Recursive list comprehension

Steven Bethard steven.bethard at gmail.com
Wed Dec 8 15:42:27 EST 2004


Peter Otten wrote:
> I noted that strings
> don't feature an __iter__ attribute. Therefore obj.__iter__() is not
> equivalent to iter(obj) for strings. Do you (plural) know whether this is a
> CPython implementation accident or can be relied upon?

Nick Craig-Wood wrote:
 > With a little more investigation I see that str has no __iter__
 > method.  However you can call iter() on a str
[snip]
 > ...and this works because str supports __getitem__ according to the
 > docs.
 >
 > So there is some magic going on here!  Is str defined to never have an
 > __iter__ method?  I see no reason why that it couldn't one day have an
 > __iter__ method though.

The magic is the old-style iteration protocol (also called the 'sequence 
protocol') which calls __getitem__ starting at 0 until an IndexError is 
raised.  From the docs:

http://www.python.org/doc/lib/built-in-funcs.html

iter(  	o[, sentinel])
     Return an iterator object.

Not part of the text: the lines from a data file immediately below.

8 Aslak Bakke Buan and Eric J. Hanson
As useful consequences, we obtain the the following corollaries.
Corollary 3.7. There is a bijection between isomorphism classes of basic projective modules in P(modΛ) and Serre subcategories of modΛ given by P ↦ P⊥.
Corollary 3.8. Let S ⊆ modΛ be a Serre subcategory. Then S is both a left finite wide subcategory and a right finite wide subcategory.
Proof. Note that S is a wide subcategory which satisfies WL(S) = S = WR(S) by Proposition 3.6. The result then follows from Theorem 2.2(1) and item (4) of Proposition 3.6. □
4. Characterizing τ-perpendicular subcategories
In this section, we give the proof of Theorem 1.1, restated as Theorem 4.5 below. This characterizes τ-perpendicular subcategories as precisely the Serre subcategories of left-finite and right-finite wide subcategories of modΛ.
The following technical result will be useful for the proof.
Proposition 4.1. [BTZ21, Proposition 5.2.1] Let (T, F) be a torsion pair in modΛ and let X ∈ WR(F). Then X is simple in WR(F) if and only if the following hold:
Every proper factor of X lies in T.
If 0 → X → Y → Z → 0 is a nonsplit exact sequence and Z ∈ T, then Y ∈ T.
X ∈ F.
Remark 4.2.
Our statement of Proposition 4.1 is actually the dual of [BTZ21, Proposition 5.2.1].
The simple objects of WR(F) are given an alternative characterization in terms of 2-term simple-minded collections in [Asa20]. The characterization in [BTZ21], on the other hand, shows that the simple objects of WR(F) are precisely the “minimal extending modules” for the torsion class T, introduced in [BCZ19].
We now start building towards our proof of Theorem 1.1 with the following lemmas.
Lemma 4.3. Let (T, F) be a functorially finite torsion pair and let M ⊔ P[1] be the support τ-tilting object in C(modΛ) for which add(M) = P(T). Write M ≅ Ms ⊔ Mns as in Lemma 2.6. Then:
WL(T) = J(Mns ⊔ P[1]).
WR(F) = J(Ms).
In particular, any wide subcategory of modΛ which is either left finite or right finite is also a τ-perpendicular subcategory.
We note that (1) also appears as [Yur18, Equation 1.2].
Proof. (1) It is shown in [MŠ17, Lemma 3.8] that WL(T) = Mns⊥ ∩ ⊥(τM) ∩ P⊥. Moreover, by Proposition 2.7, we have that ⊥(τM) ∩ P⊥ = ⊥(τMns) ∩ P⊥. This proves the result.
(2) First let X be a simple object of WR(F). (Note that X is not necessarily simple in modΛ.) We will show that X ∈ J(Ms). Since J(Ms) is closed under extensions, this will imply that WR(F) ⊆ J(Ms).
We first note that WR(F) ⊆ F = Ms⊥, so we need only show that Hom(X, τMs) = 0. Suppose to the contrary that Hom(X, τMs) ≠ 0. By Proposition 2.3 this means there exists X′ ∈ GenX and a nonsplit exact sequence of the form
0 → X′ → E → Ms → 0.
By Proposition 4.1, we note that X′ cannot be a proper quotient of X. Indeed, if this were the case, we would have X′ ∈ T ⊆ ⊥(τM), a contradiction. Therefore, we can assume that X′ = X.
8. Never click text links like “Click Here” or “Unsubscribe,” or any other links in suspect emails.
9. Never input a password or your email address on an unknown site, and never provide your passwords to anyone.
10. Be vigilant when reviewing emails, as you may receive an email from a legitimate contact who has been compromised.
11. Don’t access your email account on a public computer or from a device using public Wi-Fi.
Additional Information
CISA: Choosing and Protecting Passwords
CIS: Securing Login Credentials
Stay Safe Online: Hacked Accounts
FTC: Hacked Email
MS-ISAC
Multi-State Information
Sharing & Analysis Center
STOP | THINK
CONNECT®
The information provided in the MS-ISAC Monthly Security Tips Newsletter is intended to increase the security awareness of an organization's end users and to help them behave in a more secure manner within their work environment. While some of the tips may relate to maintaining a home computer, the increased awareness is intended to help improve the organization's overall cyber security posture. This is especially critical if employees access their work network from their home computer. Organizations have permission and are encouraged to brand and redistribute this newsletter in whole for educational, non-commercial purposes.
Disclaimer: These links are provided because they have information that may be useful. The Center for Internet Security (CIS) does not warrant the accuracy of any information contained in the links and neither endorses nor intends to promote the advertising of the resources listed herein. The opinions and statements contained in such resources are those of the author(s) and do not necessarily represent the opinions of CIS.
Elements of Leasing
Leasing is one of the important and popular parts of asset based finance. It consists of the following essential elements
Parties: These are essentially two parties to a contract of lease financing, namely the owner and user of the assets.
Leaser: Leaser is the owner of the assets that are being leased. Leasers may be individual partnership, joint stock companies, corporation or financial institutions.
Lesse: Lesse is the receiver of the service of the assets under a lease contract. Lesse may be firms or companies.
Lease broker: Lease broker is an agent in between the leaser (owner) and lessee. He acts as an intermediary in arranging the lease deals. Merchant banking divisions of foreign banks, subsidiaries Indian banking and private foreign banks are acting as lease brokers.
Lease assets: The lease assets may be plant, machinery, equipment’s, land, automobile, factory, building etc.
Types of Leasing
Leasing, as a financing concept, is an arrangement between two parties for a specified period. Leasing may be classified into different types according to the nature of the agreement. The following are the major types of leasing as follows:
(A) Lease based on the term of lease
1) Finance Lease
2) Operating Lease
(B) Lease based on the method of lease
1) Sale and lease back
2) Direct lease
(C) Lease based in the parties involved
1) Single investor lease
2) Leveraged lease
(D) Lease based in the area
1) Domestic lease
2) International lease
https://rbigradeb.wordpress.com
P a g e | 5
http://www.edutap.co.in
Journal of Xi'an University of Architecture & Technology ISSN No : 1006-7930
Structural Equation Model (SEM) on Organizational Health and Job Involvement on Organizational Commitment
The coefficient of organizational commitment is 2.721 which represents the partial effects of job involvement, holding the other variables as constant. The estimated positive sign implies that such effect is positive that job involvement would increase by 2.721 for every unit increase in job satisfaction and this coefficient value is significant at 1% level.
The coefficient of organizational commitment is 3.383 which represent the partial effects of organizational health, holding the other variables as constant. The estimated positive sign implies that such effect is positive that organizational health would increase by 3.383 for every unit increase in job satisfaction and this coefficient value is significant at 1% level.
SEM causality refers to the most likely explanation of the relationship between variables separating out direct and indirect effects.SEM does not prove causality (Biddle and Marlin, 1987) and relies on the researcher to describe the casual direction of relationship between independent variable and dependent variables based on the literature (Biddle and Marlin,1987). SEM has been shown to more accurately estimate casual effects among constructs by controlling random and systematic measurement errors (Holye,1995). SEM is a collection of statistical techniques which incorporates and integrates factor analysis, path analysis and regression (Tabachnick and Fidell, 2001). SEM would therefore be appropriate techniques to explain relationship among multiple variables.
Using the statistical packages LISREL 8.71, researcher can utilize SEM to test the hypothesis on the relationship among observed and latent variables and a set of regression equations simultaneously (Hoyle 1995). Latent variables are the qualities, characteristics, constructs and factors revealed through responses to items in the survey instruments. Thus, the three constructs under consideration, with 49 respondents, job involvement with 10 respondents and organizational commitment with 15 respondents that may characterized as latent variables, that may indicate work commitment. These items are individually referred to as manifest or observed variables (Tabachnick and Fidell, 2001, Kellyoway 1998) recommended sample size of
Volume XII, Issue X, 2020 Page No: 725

The first argument is interpreted very 
differently depending on the presence of the second argument. Without a 
second argument, o must be a collection object which supports the 
iteration protocol (the __iter__() method), or it must support the 
sequence protocol (the __getitem__() method with integer arguments 
starting at 0). If it does not support either of those protocols, 
TypeError is raised...

I looked around to see if there was any talk specifically of str and 
__iter__/__getitem__ and couldn't find any.  (Though I wouldn't claim 
that this means it's not out there.) ;)  My guess is that there isn't 
any guarantee that str objects might not one day grow an __iter__ 
method, so I wouldn't rely on it.

See my other post that uses iter() and TypeError instead of .__iter__() 
and AttributeError -- it's relatively simple to avoid relying on 
.__iter__, and doing so also allows you to support other objects that 
support the sequence protocol but have no __iter__ method.